The Chicago Bulls basically used up Joakim Noah’s career in ways that are more akin to a past-prime NFL running back or post-surgery starting pitcher in MLB, as opposed to a 31-year old NBA center. Joakim Noah isn’t coming off of an ACL and meniscus tear as ex-Bull and current Knick teammate Derrick Rose is, but he’s certainly been in decline after the Chicago medical and coaching staff wore him out during the height of the Tom Thibodeau era.

Actually, we don’t know if Noah suffered a major tear in one of his knees, because the Bulls to this day refuse to acknowledge on record the severity or specifics behind whatever the hell Joakim Noah underwent an operation for in May, 2014.

That “minor” surgery was supposed to put him on the shelf for eight-to-12 weeks (“minor” operations don’t sideline an NBA player for that long), but six months later Noah was still complaining about the aftereffects of the operation, and he was a shell of himself in 2014-15; just months after finishing in the top five in MVP voting while winning the Defensive Player of the Year award.

Noah rebounded somewhat in his final season in Chicago last year, but a shoulder injury sidelined him for what would become Chicago’s first playoff-less season since Noah’s rookie year in 2007-08.

The perception league-wide is that Chicago used all it could of Joakim Noah during his inspired turn as a Chicago Bull, leaving the Knicks to overpay him as a free agent as Joakim works deep into his mid-30s.
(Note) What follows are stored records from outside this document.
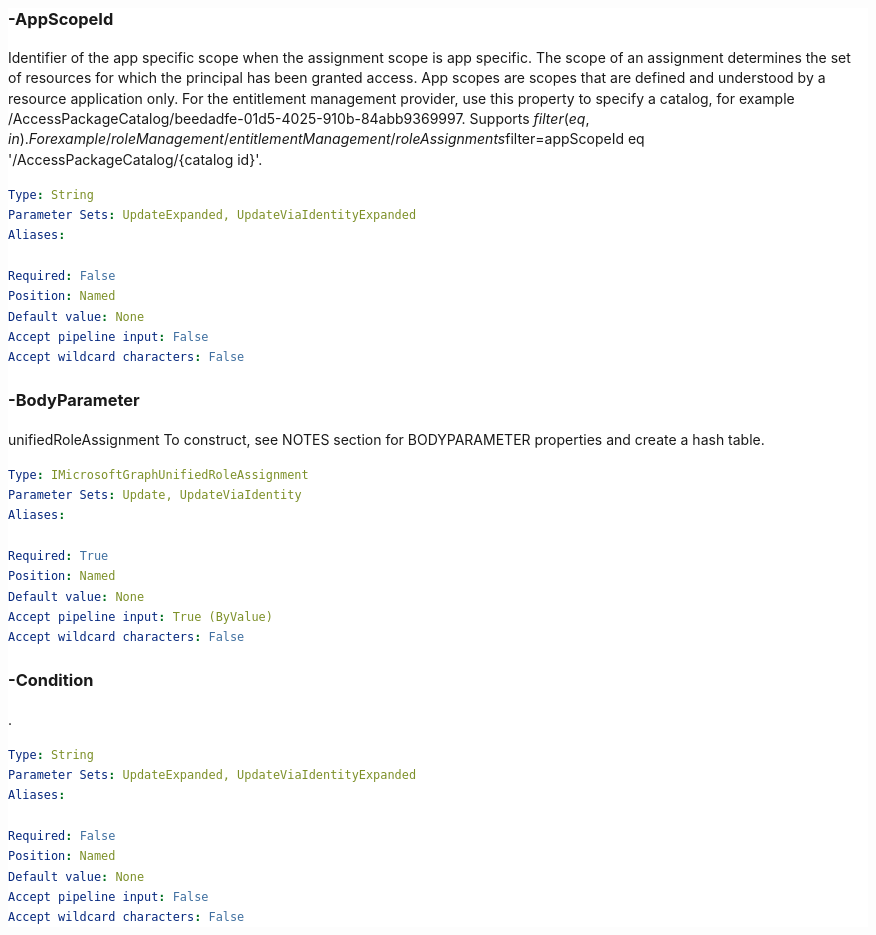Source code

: ### -AppScopeId
Identifier of the app specific scope when the assignment scope is app specific.
The scope of an assignment determines the set of resources for which the principal has been granted access.
App scopes are scopes that are defined and understood by a resource application only.
For the entitlement management provider, use this property to specify a catalog, for example /AccessPackageCatalog/beedadfe-01d5-4025-910b-84abb9369997.
Supports $filter (eq, in).
For example /roleManagement/entitlementManagement/roleAssignments$filter=appScopeId eq '/AccessPackageCatalog/{catalog id}'.

```yaml
Type: String
Parameter Sets: UpdateExpanded, UpdateViaIdentityExpanded
Aliases:

Required: False
Position: Named
Default value: None
Accept pipeline input: False
Accept wildcard characters: False
```

### -BodyParameter
unifiedRoleAssignment
To construct, see NOTES section for BODYPARAMETER properties and create a hash table.

```yaml
Type: IMicrosoftGraphUnifiedRoleAssignment
Parameter Sets: Update, UpdateViaIdentity
Aliases:

Required: True
Position: Named
Default value: None
Accept pipeline input: True (ByValue)
Accept wildcard characters: False
```

### -Condition
.

```yaml
Type: String
Parameter Sets: UpdateExpanded, UpdateViaIdentityExpanded
Aliases:

Required: False
Position: Named
Default value: None
Accept pipeline input: False
Accept wildcard characters: False
```
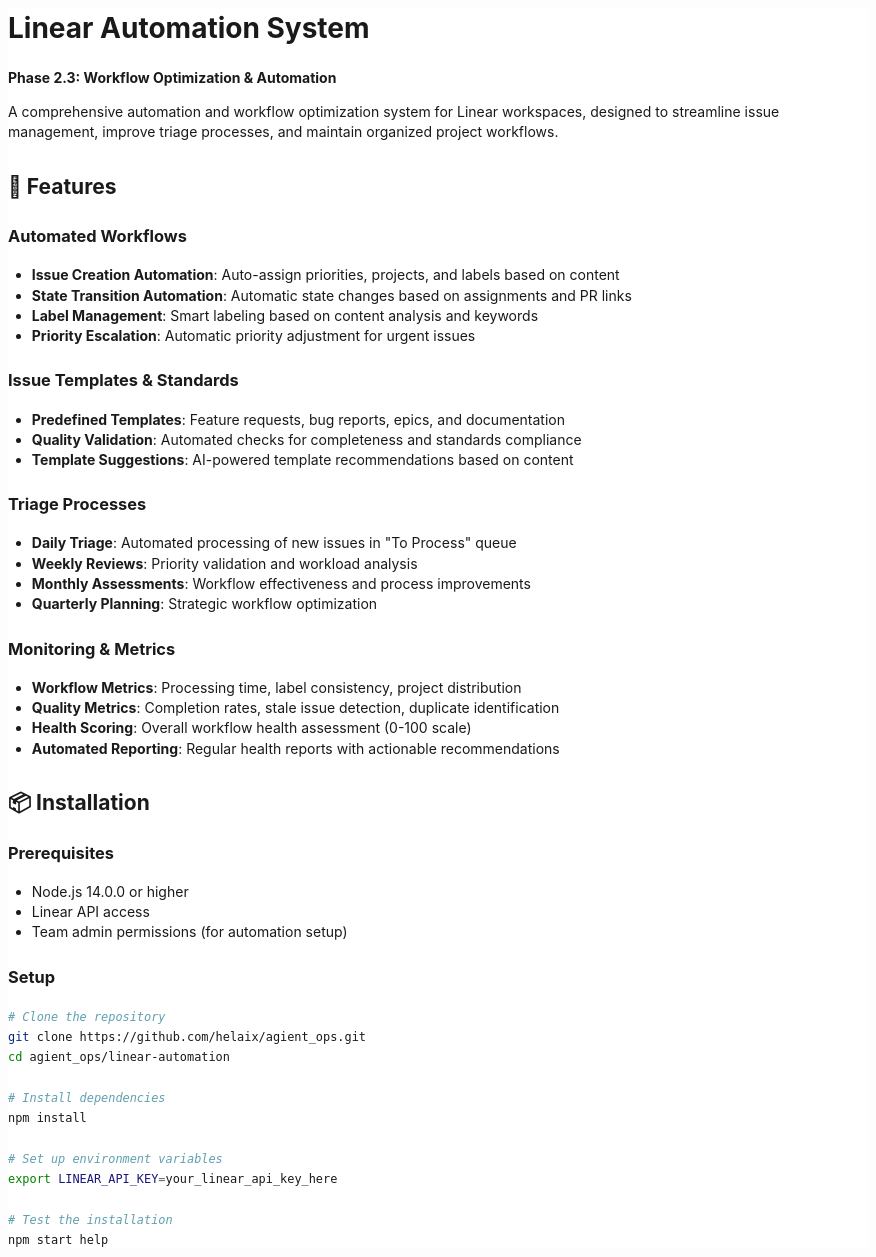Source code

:# Linear Automation System

**Phase 2.3: Workflow Optimization & Automation**

A comprehensive automation and workflow optimization system for Linear workspaces, designed to streamline issue management, improve triage processes, and maintain organized project workflows.

## 🚀 Features

### Automated Workflows
- **Issue Creation Automation**: Auto-assign priorities, projects, and labels based on content
- **State Transition Automation**: Automatic state changes based on assignments and PR links
- **Label Management**: Smart labeling based on content analysis and keywords
- **Priority Escalation**: Automatic priority adjustment for urgent issues

### Issue Templates & Standards
- **Predefined Templates**: Feature requests, bug reports, epics, and documentation
- **Quality Validation**: Automated checks for completeness and standards compliance
- **Template Suggestions**: AI-powered template recommendations based on content

### Triage Processes
- **Daily Triage**: Automated processing of new issues in "To Process" queue
- **Weekly Reviews**: Priority validation and workload analysis
- **Monthly Assessments**: Workflow effectiveness and process improvements
- **Quarterly Planning**: Strategic workflow optimization

### Monitoring & Metrics
- **Workflow Metrics**: Processing time, label consistency, project distribution
- **Quality Metrics**: Completion rates, stale issue detection, duplicate identification
- **Health Scoring**: Overall workflow health assessment (0-100 scale)
- **Automated Reporting**: Regular health reports with actionable recommendations

## 📦 Installation

### Prerequisites
- Node.js 14.0.0 or higher
- Linear API access
- Team admin permissions (for automation setup)

### Setup
```bash
# Clone the repository
git clone https://github.com/helaix/agient_ops.git
cd agient_ops/linear-automation

# Install dependencies
npm install

# Set up environment variables
export LINEAR_API_KEY=your_linear_api_key_here

# Test the installation
npm start help
```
That’s smart business and basketball acumen, as the Bulls now currently employ the younger and cheaper Robin Lopez – the center that Noah will replace in New York.

What isn’t on the level at all is Jerry Reinsdorf’s needless comments. This is what Reinsdorf does, though. He feels a need to dig in post-negotiation (ask Noah, Michael Jordan, or even Reinsdorf’s current Bulls co-personnel chief John Paxson) to leave players walking away from the bargaining table as if they’d just lost in 12 rounds.

Even if – in the case of MJ, Paxson, and Joakim Noah’s new $72 million deal for his beloved Knicks – the players technically “won.”

Noah, in taking the high road, didn’t lose this one. He has every reason to be upset after leaving it all on the floor for Chicago for nine seasons, in the wake of his former employer’s gratuitous dig, yet he showed a man more than twice his age just how it’s done.